Given records START

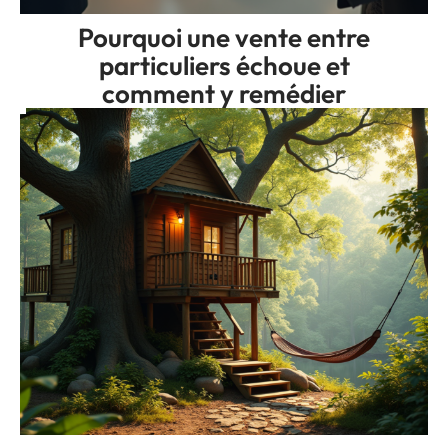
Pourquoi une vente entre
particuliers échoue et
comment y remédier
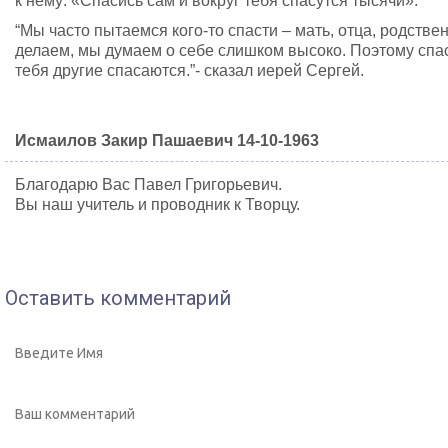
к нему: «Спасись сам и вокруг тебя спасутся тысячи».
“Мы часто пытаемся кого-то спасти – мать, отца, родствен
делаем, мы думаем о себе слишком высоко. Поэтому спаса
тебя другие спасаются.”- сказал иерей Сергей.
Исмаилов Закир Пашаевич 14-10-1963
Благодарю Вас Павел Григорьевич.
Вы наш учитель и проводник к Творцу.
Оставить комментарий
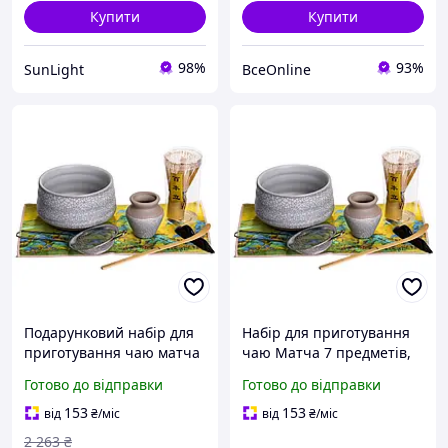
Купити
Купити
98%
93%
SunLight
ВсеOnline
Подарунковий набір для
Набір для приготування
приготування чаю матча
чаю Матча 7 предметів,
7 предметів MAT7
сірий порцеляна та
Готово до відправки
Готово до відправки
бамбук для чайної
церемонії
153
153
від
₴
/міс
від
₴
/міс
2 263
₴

Given records END
Given records START

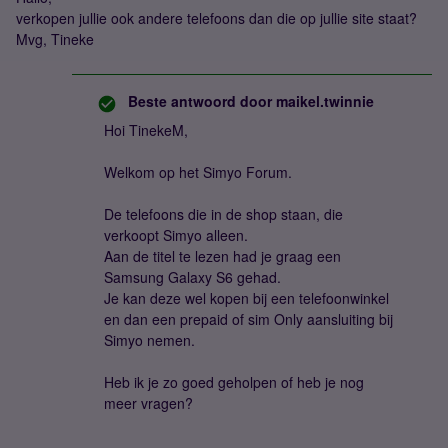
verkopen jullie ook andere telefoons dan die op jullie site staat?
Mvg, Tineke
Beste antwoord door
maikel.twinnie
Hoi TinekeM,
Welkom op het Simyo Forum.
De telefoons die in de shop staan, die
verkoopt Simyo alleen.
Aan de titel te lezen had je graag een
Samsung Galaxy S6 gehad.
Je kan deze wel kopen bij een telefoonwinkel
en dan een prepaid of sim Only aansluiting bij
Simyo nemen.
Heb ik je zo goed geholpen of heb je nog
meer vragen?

Given records END

§ What is being asked:
Give the lines of the material between the line holding "Pourquoi une vente entre" and the line holding "comment y remédier", inclusive, as a numbered list, leaving out any blank lines.

§ Solved problem:
1. Pourquoi une vente entre
2. particuliers échoue et
3. comment y remédier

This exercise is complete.